The use of person-centred care, patient participation/engagement and individualised/tailored care approaches is another strength of NUTRI-TEC. While definitions of person-centred care vary in the literature, common themes include access to health information, respect for patients’ individual needs and preferences, and involvement in all aspects of care including decision-making processes [16]. While NUTRI-TEC mainly focuses on patient involvement in care through participation in nutrition goal setting and dietary intake tracking, it also enables access to nutrition information; both general (i.e. importance of meeting nutrition requirements in hospital and nutrition values of all menu items) and individualised (i.e. patients’ own nutrition requirements). It also allows patients’ individual needs and preferences to be considered alongside this information (i.e. patient menu selection with full knowledge of all options), so patients can make informed decisions. These concepts align with national and international recommendations on consumer engagement and person-centred care [16, 18], with evidence suggesting improved health outcomes are associated with these [14, 15]. A systematic review found that higher patient participation in condition self-management using HIT was correlated with greater improvements in health outcomes [21]. Further, by allowing patients to do simple tasks themselves (such as dietary intake monitoring), NUTRI-TEC may result in time savings for nurses, nutrition assistants and dietitians; and streamlined care planning and delivery.

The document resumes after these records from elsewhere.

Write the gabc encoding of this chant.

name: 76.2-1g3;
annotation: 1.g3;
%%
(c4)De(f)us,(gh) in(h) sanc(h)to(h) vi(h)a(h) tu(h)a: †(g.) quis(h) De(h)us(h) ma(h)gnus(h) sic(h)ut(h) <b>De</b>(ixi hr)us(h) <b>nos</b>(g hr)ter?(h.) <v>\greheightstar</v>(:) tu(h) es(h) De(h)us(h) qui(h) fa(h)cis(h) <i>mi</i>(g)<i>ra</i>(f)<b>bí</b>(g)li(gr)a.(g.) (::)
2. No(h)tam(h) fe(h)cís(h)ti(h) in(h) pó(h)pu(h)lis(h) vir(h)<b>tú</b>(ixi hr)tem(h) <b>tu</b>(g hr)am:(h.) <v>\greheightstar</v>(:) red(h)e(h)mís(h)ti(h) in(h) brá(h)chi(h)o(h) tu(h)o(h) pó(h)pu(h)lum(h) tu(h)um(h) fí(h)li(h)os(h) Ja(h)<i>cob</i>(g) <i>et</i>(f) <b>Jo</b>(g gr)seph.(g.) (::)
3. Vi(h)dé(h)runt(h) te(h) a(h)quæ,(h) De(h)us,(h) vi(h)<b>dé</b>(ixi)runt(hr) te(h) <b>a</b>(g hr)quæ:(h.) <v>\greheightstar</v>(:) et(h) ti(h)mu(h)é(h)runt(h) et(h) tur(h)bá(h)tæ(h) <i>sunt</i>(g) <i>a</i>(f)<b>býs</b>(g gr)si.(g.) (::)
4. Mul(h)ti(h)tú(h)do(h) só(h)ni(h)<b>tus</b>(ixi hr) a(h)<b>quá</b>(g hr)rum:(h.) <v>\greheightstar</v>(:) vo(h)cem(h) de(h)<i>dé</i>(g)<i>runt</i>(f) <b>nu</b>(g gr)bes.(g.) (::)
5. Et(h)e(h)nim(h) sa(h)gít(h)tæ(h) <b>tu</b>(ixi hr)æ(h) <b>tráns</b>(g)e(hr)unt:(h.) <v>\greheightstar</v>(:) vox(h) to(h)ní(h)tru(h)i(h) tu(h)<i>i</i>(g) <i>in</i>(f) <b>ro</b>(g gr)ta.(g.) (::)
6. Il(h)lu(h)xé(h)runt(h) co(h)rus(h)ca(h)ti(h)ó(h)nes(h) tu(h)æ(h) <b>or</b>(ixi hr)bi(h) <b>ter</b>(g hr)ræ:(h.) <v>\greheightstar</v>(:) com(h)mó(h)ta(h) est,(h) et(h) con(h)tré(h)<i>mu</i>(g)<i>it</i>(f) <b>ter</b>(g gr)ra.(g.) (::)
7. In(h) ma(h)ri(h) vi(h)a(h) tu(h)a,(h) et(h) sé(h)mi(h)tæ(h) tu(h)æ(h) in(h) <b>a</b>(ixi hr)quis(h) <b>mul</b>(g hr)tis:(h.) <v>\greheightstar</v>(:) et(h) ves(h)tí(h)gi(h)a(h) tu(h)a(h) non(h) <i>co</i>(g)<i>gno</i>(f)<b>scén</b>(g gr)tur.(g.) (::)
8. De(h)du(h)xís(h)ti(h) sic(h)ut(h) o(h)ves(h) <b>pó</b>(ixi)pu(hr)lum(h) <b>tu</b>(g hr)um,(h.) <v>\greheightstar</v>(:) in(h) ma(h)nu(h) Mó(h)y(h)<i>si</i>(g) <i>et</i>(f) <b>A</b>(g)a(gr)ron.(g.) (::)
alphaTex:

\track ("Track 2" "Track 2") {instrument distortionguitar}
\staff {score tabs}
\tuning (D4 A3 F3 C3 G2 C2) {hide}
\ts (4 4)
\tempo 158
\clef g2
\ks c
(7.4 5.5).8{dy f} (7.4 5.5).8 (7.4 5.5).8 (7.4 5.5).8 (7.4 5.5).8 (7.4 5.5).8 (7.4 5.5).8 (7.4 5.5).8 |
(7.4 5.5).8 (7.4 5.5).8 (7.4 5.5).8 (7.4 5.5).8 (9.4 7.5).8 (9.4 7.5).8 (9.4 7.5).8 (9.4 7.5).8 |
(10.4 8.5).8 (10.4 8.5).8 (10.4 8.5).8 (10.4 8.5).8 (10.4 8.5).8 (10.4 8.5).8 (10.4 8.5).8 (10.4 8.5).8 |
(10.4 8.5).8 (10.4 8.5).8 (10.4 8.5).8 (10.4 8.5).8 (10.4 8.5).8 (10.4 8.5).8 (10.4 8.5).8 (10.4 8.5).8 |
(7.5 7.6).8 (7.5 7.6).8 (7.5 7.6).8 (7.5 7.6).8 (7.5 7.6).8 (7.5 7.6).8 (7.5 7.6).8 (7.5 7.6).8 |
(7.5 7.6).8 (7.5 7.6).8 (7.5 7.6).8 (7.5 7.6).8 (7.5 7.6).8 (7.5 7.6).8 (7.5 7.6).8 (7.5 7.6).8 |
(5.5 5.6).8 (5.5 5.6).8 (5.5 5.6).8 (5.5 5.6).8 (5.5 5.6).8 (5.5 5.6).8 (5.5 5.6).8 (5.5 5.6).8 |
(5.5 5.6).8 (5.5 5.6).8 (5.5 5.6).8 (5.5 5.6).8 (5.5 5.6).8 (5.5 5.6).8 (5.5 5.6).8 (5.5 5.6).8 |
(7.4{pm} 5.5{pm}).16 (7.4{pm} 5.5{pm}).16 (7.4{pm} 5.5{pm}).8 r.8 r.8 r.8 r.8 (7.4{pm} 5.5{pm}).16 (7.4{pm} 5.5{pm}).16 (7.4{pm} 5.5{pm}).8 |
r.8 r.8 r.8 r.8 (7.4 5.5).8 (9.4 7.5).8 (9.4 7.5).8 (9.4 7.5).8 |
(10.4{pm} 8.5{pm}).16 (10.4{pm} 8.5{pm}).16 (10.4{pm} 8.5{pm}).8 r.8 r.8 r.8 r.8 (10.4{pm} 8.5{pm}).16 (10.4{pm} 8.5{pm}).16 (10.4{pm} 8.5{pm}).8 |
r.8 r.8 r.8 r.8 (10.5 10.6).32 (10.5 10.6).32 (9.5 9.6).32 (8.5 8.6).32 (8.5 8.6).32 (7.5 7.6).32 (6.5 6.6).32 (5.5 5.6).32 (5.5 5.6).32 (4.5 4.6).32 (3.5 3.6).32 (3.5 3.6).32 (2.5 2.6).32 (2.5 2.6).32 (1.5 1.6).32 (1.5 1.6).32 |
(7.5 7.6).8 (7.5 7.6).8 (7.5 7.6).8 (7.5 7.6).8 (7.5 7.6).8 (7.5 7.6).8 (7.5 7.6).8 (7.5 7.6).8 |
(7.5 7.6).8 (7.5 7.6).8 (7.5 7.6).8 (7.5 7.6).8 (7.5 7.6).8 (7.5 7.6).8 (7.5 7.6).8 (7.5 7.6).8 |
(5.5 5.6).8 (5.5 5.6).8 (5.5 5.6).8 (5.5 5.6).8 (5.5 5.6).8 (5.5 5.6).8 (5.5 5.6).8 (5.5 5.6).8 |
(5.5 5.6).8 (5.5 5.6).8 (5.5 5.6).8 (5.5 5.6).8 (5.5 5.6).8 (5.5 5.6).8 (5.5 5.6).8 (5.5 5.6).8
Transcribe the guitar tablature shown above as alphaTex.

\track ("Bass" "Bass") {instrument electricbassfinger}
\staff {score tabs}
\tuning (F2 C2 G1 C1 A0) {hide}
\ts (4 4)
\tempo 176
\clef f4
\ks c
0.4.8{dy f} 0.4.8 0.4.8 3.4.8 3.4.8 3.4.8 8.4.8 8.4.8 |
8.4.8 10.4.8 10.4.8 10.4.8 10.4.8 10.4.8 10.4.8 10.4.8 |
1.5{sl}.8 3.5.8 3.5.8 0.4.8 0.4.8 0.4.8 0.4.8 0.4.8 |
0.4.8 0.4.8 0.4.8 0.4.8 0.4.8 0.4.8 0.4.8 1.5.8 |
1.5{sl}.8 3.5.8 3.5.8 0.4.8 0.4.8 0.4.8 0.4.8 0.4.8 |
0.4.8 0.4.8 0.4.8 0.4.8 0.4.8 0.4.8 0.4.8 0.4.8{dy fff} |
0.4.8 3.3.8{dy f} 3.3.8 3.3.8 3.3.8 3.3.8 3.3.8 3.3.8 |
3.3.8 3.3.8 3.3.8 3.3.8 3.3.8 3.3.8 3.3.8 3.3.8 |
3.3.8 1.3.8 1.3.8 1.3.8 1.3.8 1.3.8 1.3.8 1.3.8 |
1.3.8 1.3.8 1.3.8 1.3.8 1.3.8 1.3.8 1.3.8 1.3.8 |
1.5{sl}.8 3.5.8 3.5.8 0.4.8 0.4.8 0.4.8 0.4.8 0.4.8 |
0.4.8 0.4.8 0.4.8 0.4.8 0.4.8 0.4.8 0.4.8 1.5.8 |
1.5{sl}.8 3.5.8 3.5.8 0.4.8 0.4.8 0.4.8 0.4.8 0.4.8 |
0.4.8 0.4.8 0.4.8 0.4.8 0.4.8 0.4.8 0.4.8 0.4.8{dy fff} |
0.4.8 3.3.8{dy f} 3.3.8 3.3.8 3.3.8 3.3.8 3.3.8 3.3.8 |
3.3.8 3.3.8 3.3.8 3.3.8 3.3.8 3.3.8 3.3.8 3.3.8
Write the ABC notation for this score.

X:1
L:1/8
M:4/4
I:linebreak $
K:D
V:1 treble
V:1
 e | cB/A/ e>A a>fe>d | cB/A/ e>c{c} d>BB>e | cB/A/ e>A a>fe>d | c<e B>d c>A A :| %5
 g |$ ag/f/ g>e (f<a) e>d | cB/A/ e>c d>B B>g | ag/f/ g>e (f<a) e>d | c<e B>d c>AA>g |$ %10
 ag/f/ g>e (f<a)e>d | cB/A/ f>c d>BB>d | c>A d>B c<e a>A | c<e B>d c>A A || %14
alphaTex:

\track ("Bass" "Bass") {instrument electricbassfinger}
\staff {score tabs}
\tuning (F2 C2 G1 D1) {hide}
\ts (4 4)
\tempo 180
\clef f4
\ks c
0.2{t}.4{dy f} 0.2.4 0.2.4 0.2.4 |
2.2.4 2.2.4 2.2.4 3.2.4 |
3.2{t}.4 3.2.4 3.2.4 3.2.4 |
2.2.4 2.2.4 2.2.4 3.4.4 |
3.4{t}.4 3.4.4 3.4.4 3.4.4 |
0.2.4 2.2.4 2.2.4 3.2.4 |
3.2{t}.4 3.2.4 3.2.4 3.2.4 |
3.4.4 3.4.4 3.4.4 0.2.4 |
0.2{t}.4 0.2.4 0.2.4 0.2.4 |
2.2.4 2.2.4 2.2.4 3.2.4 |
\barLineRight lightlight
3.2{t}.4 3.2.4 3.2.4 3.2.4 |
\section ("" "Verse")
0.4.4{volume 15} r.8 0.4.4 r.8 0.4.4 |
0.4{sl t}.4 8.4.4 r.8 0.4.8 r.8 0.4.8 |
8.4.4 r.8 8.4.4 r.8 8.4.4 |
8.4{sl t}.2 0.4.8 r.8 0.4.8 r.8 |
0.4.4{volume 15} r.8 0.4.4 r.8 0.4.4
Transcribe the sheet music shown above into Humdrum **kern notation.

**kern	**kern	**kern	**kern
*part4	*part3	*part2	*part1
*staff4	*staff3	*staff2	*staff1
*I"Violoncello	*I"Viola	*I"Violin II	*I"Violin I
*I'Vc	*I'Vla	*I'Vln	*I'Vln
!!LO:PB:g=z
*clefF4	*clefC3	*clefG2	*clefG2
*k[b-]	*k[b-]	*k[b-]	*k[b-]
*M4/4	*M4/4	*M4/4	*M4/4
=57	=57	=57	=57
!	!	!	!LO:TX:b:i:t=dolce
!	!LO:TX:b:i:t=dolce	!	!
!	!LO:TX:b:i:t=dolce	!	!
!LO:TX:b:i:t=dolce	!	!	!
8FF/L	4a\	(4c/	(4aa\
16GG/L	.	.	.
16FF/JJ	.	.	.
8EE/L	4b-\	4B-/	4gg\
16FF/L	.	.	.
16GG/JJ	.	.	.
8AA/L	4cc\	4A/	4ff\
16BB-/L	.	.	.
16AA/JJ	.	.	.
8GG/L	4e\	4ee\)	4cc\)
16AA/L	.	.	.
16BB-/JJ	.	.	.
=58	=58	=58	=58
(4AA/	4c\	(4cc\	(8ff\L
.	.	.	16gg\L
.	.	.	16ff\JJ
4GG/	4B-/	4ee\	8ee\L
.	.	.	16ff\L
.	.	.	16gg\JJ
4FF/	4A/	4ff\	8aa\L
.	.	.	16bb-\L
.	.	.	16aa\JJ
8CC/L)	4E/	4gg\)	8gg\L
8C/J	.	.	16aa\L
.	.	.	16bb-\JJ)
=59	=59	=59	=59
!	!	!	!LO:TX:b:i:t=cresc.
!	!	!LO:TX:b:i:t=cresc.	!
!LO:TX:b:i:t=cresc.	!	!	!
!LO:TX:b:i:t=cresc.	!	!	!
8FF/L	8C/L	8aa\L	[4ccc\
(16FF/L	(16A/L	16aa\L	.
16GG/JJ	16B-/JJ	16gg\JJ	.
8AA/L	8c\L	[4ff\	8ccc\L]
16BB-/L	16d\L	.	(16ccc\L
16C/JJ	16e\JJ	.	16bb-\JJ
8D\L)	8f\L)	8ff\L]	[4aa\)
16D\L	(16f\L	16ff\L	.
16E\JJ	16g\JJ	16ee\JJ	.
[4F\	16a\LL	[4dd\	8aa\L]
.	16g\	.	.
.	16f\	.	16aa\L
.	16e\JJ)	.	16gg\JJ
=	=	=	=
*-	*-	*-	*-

While the process used to develop the NUTRI-TEC intervention was systematic and rigorous, which is likely to increase its feasibility, acceptability and effectiveness, there are limitations to this approach. Firstly, the process was time and resource intensive, spanning 3–4 years and requiring several small grants and a dedicated team (including one full-time research fellow who spent ~ 80% of their time on the project for 2 years) to complete. This was mainly due to the inclusion of technology; as software development, user and system testing, and hospital implementation took longer than expected. As hospitals are a complex and ever-changing environment, the long timeframe over which the research was conducted meant that organisational changes had to be accounted for throughout. The research was facilitated by securing a study team with the appropriate skills and expertise, access to a university hospital where testing could take place, and having an industry partner on board who was willing to undertake most of the IT development in-kind. Others may have difficulty in securing these stakeholders and resources. While this process is not feasible to do in usual clinical practice, it is recommended that development of new HIT interventions follow a rigorous research process. That is, HIT interventions must be theory and evidence based, have input from IT experts and follow established HIT design principles, to ensure interventions are successful and resources used for their development are not wasted.

Conclusions

This paper describes how research frameworks (MRC framework and K2A process), theory and theoretical concepts (iKT, patient engagement/participation in care) and local data can be used to develop an innovative, technology-based intervention for improving nutrition among hospitalised patients. The iterative co-development of the intervention was time and resource intensive, but is required to increase its likelihood of being relevant, appropriate and acceptable to end-users; and hence, effective and sustainable in practice. Reporting on this process and our learnings will benefit others aiming to develop complex health interventions (especially those using technology) in the future. The next phase of the research will involve testing the clinical and cost effectiveness of the NUTRI-TEC intervention for improving nutrition intake among hospitalised patients.